One thing I found interesting was that when Sinatra strolls casually over to chat with the bass player, all four or five people in the general vicinity leap to their feet and vigorously agree with his every word. His instantly commanding ''presence'' caught on film.
Other than the incomparable session footage, the whole thing is simply marvelous, including footage of prison inmates who look exactly like, well, prison inmates, nodding in rythm to the Count Basie beat and Sinatra vocal of ''Fly Me to the Moon'' inside the fences with a watchman with a gun supervising above. If I am correct, and I believe I am, this is the documentary Sinatra tried to stop from being shown in 1965, and in doing so caused the same increased interest that his disapproval of a certain very unattractive book in 1986 recieved. However, this is hardly a hatchet job. The interview, from which I'd read fragments but had never seen, is very good. I read somewhere that Chronkite asked Sinatra a question or two about Mia Farrow that he refused to answer, and other similarly personal questions were forbidden as well, so you rather have to read between the lines. For instance, his quite expressive pause after, when explaining about his six-year decline in the early fifties, he says,''And, I had a personal problem which I will NOT go into,'' certainly speaking about Ava Gardner.
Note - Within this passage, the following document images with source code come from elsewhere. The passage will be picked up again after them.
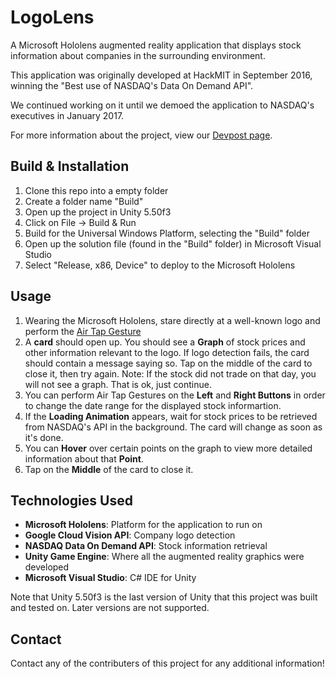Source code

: # LogoLens

A Microsoft Hololens augmented reality application that displays stock information about companies in the surrounding environment.

This application was originally developed at HackMIT in September 2016, winning the "Best use of NASDAQ's Data On Demand API".

We continued working on it until we demoed the application to NASDAQ's executives in January 2017.

For more information about the project, view our [Devpost page](https://devpost.com/software/logo-locator).

## Build & Installation

1. Clone this repo into a empty folder
2. Create a folder name "Build"
2. Open up the project in Unity 5.50f3
3. Click on File -> Build & Run
4. Build for the Universal Windows Platform, selecting the "Build" folder
5. Open up the solution file (found in the "Build" folder) in Microsoft Visual Studio
6. Select "Release, x86, Device" to deploy to the Microsoft Hololens

## Usage

1. Wearing the Microsoft Hololens, stare directly at a well-known logo and perform the [Air Tap Gesture](https://developer.microsoft.com/en-us/windows/holographic/gestures)
2. A **card** should open up. You should see a **Graph** of stock prices and other information relevant to the logo. If logo detection fails, the card should contain a message saying so. Tap on the middle of the card to close it, then try again. Note: If the stock did not trade on that day, you will not see a graph. That is ok, just continue.
3. You can perform Air Tap Gestures on the **Left** and **Right Buttons** in order to change the date range for the displayed stock informartion.
4. If the **Loading Animation** appears, wait for stock prices to be retrieved from NASDAQ's API in the background. The card will change as soon as it's done.
5. You can **Hover** over certain points on the graph to view more detailed information about that **Point**.
6. Tap on the **Middle** of the card to close it.

## Technologies Used

* **Microsoft Hololens**: Platform for the application to run on
* **Google Cloud Vision API**: Company logo detection
* **NASDAQ Data On Demand API**: Stock information retrieval
* **Unity Game Engine**: Where all the augmented reality graphics were developed
* **Microsoft Visual Studio**: C# IDE for Unity

Note that Unity 5.50f3 is the last version of Unity that this project was built and tested on. Later versions are not supported.

## Contact

Contact any of the contributers of this project for any additional information!


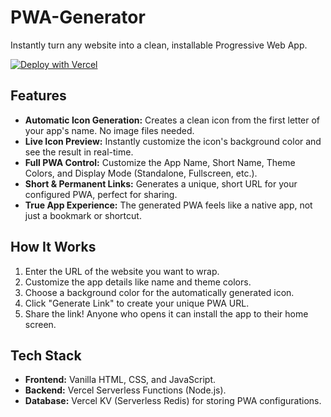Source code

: # PWA-Generator

Instantly turn any website into a clean, installable Progressive Web App.

[![Deploy with Vercel](https://vercel.com/button)](https://vercel.com/new/clone?repository-url=https%3A%2F%2Fgithub.com%2FEndOverdosing%2FPWA-Generator)

## Features

-   **Automatic Icon Generation:** Creates a clean icon from the first letter of your app's name. No image files needed.
-   **Live Icon Preview:** Instantly customize the icon's background color and see the result in real-time.
-   **Full PWA Control:** Customize the App Name, Short Name, Theme Colors, and Display Mode (Standalone, Fullscreen, etc.).
-   **Short & Permanent Links:** Generates a unique, short URL for your configured PWA, perfect for sharing.
-   **True App Experience:** The generated PWA feels like a native app, not just a bookmark or shortcut.

## How It Works

1.  Enter the URL of the website you want to wrap.
2.  Customize the app details like name and theme colors.
3.  Choose a background color for the automatically generated icon.
4.  Click "Generate Link" to create your unique PWA URL.
5.  Share the link! Anyone who opens it can install the app to their home screen.

## Tech Stack

-   **Frontend:** Vanilla HTML, CSS, and JavaScript.
-   **Backend:** Vercel Serverless Functions (Node.js).
-   **Database:** Vercel KV (Serverless Redis) for storing PWA configurations.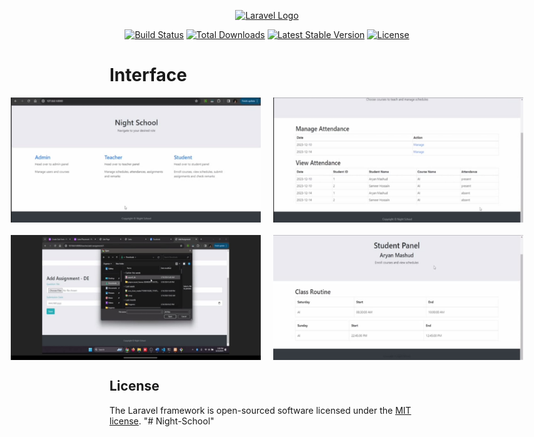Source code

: <p align="center"><a href="https://laravel.com" target="_blank"><img src="https://raw.githubusercontent.com/laravel/art/master/logo-lockup/5%20SVG/2%20CMYK/1%20Full%20Color/laravel-logolockup-cmyk-red.svg" width="400" alt="Laravel Logo"></a></p>

<p align="center">
<a href="https://github.com/laravel/framework/actions"><img src="https://github.com/laravel/framework/workflows/tests/badge.svg" alt="Build Status"></a>
<a href="https://packagist.org/packages/laravel/framework"><img src="https://img.shields.io/packagist/dt/laravel/framework" alt="Total Downloads"></a>
<a href="https://packagist.org/packages/laravel/framework"><img src="https://img.shields.io/packagist/v/laravel/framework" alt="Latest Stable Version"></a>
<a href="https://packagist.org/packages/laravel/framework"><img src="https://img.shields.io/packagist/l/laravel/framework" alt="License"></a>
</p>

# Interface
<div style="display:flex;justify-content:center;">
  <img src="git_images/1.jpg" width="400" height="200" style="margin-right:10px"/>
  <img src="git_images/2.jpg" width="400" height="200" style="margin-left:10px"/>
</div>
<div style="display:flex;justify-content:center;margin-top:20px;">
  <img src="git_images/3.jpg" width="400" height="200" style="margin-right:10px"/>
  <img src="git_images/4.jpg" width="400" height="200" style="margin-left:10px"/>
</div>

## License

The Laravel framework is open-sourced software licensed under the [MIT license](https://opensource.org/licenses/MIT).
"# Night-School"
Brief odds and end of footage include his arrival at the Pantages Theater with Nancy and Frank Sinatra Jr. to recieve his Oscar in 1954, leaving the Paramount sometime in 1943 or 4 to a background of bobbysoxer sqeals, a bit of Sinatra and Ava at an airport, and a scandalous collage of rather intriguing past headlines. The part of the Dismas House Rat Pack show is, obviously, terrific, as are his performances of ''I've Got You Under My Skin,'' ''You Make Me Feel So Young,'' and the few seconds of ''Luck Be a Lady.''
Well-written, well-made, and made priceless by its subject matter, it is certainly, if I may be slightly corny, Too Marvelous for Words.